🐔 Ce qui fait bouger les prix
La grippe aviaire et le prix des œufs
Aucun facteur n'a davantage fait bouger le prix des œufs ces dernières années que la grippe aviaire. Voici comment une maladie de la volaille se transforme en choc sur le budget des ménages.
Revu le 2026-07-08 · 6 min de lecture
Données clés (en direct)
Lorsque le prix des œufs fait la une, la cause est souvent la même : une vague de grippe aviaire hautement pathogène. C'est la plus spectaculaire de toutes les forces qui font bouger le prix des œufs, en raison de la manière si directe dont elle frappe l'offre : non par le coût ni par la demande, mais en retirant purement et simplement les poules pondeuses de la population. Comprendre ce mécanisme explique la plupart des flambées brutales observées sur les grands marchés ces dernières années.
Comment une épidémie devient une flambée des prix
Les souches hautement pathogènes sont mortelles pour la volaille et se propagent vite au sein d'un troupeau. Une fois le virus confirmé dans un élevage commercial, la réponse habituelle de confinement consiste à abattre l'ensemble du troupeau pour stopper sa propagation. Comme les exploitations avicoles modernes sont vastes — une seule installation peut abriter des millions de poules —, une seule épidémie confirmée peut anéantir presque aussitôt une part substantielle de la capacité de ponte d'une région.
La perte d'offre est instantanée, mais la reprise ne l'est pas. Une poule de remplacement doit être couvée puis élevée jusqu'à l'âge de ponte, ce qui prend des mois. Pendant cet intervalle, moins d'œufs se disputent la même demande, et le prix monte pour absorber le déficit. C'est pourquoi les flambées liées à la grippe aviaire sont si abruptes à la hausse et si lentes à s'estomper : le dommage est fait en quelques jours, la réparation prend des saisons.
Pourquoi le choc passe directement en rayon
Certains aliments peuvent absorber un choc de production par les stocks ou la substitution. Les œufs, pour l'essentiel, ne le peuvent pas. Ils sont périssables et vendus frais, si bien qu'il n'existe pas de large réserve à libérer quand l'offre chute. Et pour de nombreux usages, l'œuf n'a pas de substitut proche, de sorte que la demande reste stable même lorsque le prix grimpe. Avec une offre réduite, un stockage mince et une demande ferme, tout l'ajustement retombe sur le prix.

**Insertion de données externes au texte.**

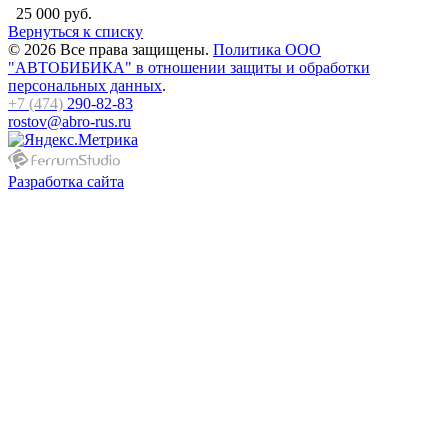
25 000 руб.
Вернуться к списку
© 2026 Все права защищены.
Политика ООО
"АВТОБИБИКА" в отношении защиты и обработки
персональных данных
.
+7 (474)
290-82-83
rostov@abro-rus.ru
Разработка сайта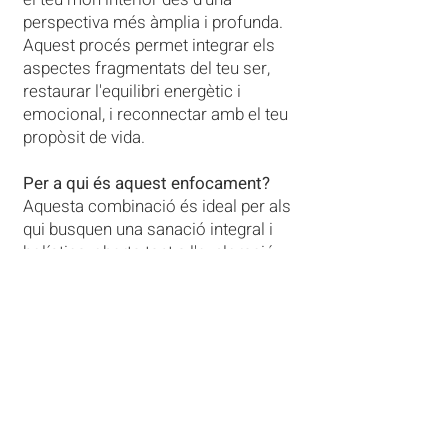
perspectiva més àmplia i profunda.
Aquest procés permet integrar els
aspectes fragmentats del teu ser,
restaurar l'equilibri energètic i
emocional, i reconnectar amb el teu
propòsit de vida.
Per a qui és aquest enfocament?
Aquesta combinació és ideal per als
qui busquen una sanació integral i
holística, oberta tant a l'exploració
cognitiva com a l'espiritual.
Està especialment indicada per a:
⪢ Processar traumes i alliberar
memòries atrapades.
⪢ Sanar ferides emocionals
profundes.
⪢ Reconnectar amb l'autenticitat, la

La concentration amplifie l'effet. Sur les marchés où un nombre relativement restreint de grandes exploitations fournit la majeure partie des œufs, perdre quelques grandes fermes à cause d'une épidémie fait bouger le prix national bien plus que la même perte ne le ferait dans une industrie fragmentée. L'efficacité qui maintient les prix courants bas est la même caractéristique qui rend le système fragile lorsque la maladie frappe.
Pourquoi les États-Unis le montrent si nettement
Les États-Unis ont connu des épisodes de grippe aviaire répétés et graves, et le prix de leurs œufs en porte les marques. De longues périodes de prix stables et abordables sont interrompues par des montées soudaines lorsqu'une épidémie majeure abat des millions de pondeuses, suivies d'un retour progressif à mesure que les troupeaux se reconstituent. Là où un historique quotidien suffisant a été collecté, le graphique ci-dessus montre directement cette signature pour le marché américain.
D'autres pays dotés de grands troupeaux nationaux — dont le Japon et la Corée du Sud — suivent le même schéma lorsque les épidémies les frappent, car le mécanisme sous-jacent est universel. La différence tient au calendrier : chaque marché s'envole quand ses propres troupeaux sont touchés, raison pour laquelle les prix nationaux des œufs peuvent diverger fortement, même dans un monde interconnecté.
Ce que cela signifie pour lire l'indice
Lorsque le prix des œufs d'un pays sur ce site grimpe vite et fort, la grippe aviaire est la première chose à soupçonner, surtout dans un marché qui produit la majeure partie de ses propres œufs. Le mouvement est un choc d'offre, non un changement durable du coût de production ; il s'atténue donc généralement une fois les troupeaux rétablis, à moins qu'une nouvelle épidémie n'arrive d'abord.
C'est aussi pourquoi l'indice traite les flambées soudaines avec prudence et s'appuie sur l'historique observé plutôt que sur des prévisions. La maladie est par nature imprévisible ; l'approche honnête consiste à consigner ce que les prix ont réellement fait et à laisser le schéma parler, ce qui est précisément ce à quoi servent les courbes de tendance par pays.